● **PROBLEM TO SOLVE**: Bring back every record exactly, except for the pictures, which stay out.

::: MATERIAL PROVIDED :::

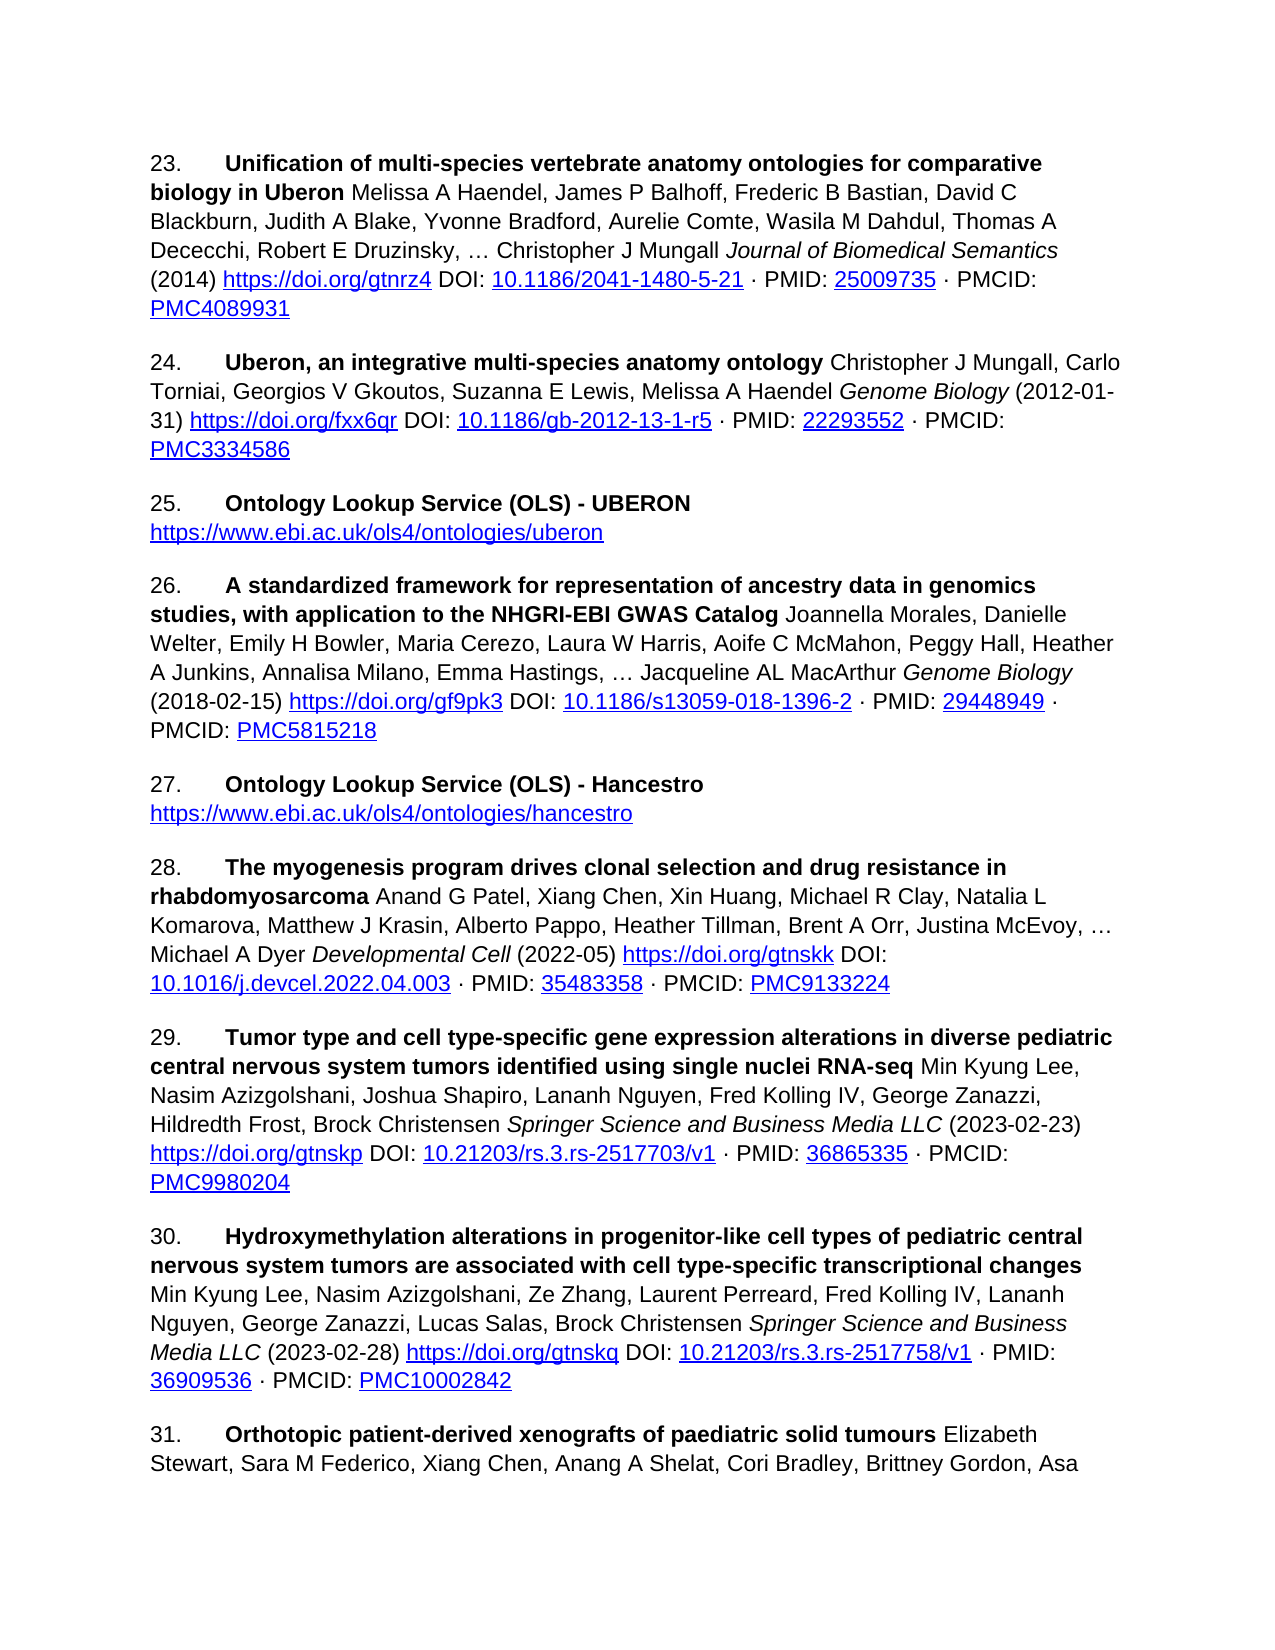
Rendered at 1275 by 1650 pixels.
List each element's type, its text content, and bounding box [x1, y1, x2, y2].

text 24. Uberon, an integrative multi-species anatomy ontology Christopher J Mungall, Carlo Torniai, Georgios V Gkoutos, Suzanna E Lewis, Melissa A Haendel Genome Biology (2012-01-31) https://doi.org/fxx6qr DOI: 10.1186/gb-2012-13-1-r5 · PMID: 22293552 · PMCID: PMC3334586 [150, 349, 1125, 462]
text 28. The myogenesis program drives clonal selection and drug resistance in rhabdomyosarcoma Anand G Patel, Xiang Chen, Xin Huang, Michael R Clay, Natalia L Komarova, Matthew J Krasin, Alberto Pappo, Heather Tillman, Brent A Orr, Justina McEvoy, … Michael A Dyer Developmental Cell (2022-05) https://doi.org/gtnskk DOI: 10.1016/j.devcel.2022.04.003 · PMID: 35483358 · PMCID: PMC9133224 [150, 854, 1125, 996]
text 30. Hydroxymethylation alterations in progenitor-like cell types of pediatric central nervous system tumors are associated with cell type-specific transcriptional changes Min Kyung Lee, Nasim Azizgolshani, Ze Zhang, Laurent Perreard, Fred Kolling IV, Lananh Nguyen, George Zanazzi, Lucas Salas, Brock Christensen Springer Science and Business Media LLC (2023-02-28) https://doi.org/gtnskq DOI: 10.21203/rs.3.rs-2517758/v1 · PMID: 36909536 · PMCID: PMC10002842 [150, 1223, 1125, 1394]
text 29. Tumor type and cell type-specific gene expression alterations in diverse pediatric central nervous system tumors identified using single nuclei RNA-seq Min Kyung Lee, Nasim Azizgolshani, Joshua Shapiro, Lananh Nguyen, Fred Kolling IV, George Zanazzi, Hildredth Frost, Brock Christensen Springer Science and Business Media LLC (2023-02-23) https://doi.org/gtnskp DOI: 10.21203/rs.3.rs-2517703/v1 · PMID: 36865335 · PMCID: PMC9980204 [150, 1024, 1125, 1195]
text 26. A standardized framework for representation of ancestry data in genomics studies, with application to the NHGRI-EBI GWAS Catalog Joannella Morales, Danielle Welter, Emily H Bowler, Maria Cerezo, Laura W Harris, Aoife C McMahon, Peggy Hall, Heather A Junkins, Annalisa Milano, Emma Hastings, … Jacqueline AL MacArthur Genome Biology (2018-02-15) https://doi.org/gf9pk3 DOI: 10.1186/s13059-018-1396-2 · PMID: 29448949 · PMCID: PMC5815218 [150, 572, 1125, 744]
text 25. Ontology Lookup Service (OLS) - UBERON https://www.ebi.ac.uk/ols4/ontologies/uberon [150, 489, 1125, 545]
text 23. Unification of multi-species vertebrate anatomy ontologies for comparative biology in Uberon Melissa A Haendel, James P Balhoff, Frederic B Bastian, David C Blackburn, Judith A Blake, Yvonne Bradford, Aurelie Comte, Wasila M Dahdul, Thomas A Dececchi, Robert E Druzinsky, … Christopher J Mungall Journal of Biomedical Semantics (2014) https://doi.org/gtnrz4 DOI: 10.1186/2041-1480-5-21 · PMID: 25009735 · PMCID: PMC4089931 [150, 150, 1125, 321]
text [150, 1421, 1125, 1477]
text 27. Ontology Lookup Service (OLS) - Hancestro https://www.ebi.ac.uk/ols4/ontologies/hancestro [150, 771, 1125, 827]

:::

● **EXERCISE ANSWER**:
Rendered at 1275 by 1650 pixels.
List each element's type, its text content, and bounding box [x1, y1, x2, y2].

text 24. Uberon, an integrative multi-species anatomy ontology Christopher J Mungall, Carlo Torniai, Georgios V Gkoutos, Suzanna E Lewis, Melissa A Haendel Genome Biology (2012-01-31) https://doi.org/fxx6qr DOI: 10.1186/gb-2012-13-1-r5 · PMID: 22293552 · PMCID: PMC3334586 [150, 349, 1125, 462]
text 28. The myogenesis program drives clonal selection and drug resistance in rhabdomyosarcoma Anand G Patel, Xiang Chen, Xin Huang, Michael R Clay, Natalia L Komarova, Matthew J Krasin, Alberto Pappo, Heather Tillman, Brent A Orr, Justina McEvoy, … Michael A Dyer Developmental Cell (2022-05) https://doi.org/gtnskk DOI: 10.1016/j.devcel.2022.04.003 · PMID: 35483358 · PMCID: PMC9133224 [150, 854, 1125, 996]
text 30. Hydroxymethylation alterations in progenitor-like cell types of pediatric central nervous system tumors are associated with cell type-specific transcriptional changes Min Kyung Lee, Nasim Azizgolshani, Ze Zhang, Laurent Perreard, Fred Kolling IV, Lananh Nguyen, George Zanazzi, Lucas Salas, Brock Christensen Springer Science and Business Media LLC (2023-02-28) https://doi.org/gtnskq DOI: 10.21203/rs.3.rs-2517758/v1 · PMID: 36909536 · PMCID: PMC10002842 [150, 1223, 1125, 1394]
text 29. Tumor type and cell type-specific gene expression alterations in diverse pediatric central nervous system tumors identified using single nuclei RNA-seq Min Kyung Lee, Nasim Azizgolshani, Joshua Shapiro, Lananh Nguyen, Fred Kolling IV, George Zanazzi, Hildredth Frost, Brock Christensen Springer Science and Business Media LLC (2023-02-23) https://doi.org/gtnskp DOI: 10.21203/rs.3.rs-2517703/v1 · PMID: 36865335 · PMCID: PMC9980204 [150, 1024, 1125, 1195]
text 26. A standardized framework for representation of ancestry data in genomics studies, with application to the NHGRI-EBI GWAS Catalog Joannella Morales, Danielle Welter, Emily H Bowler, Maria Cerezo, Laura W Harris, Aoife C McMahon, Peggy Hall, Heather A Junkins, Annalisa Milano, Emma Hastings, … Jacqueline AL MacArthur Genome Biology (2018-02-15) https://doi.org/gf9pk3 DOI: 10.1186/s13059-018-1396-2 · PMID: 29448949 · PMCID: PMC5815218 [150, 572, 1125, 744]
text 25. Ontology Lookup Service (OLS) - UBERON https://www.ebi.ac.uk/ols4/ontologies/uberon [150, 489, 1125, 545]
text 23. Unification of multi-species vertebrate anatomy ontologies for comparative biology in Uberon Melissa A Haendel, James P Balhoff, Frederic B Bastian, David C Blackburn, Judith A Blake, Yvonne Bradford, Aurelie Comte, Wasila M Dahdul, Thomas A Dececchi, Robert E Druzinsky, … Christopher J Mungall Journal of Biomedical Semantics (2014) https://doi.org/gtnrz4 DOI: 10.1186/2041-1480-5-21 · PMID: 25009735 · PMCID: PMC4089931 [150, 150, 1125, 321]
text [150, 1421, 1125, 1477]
text 27. Ontology Lookup Service (OLS) - Hancestro https://www.ebi.ac.uk/ols4/ontologies/hancestro [150, 771, 1125, 827]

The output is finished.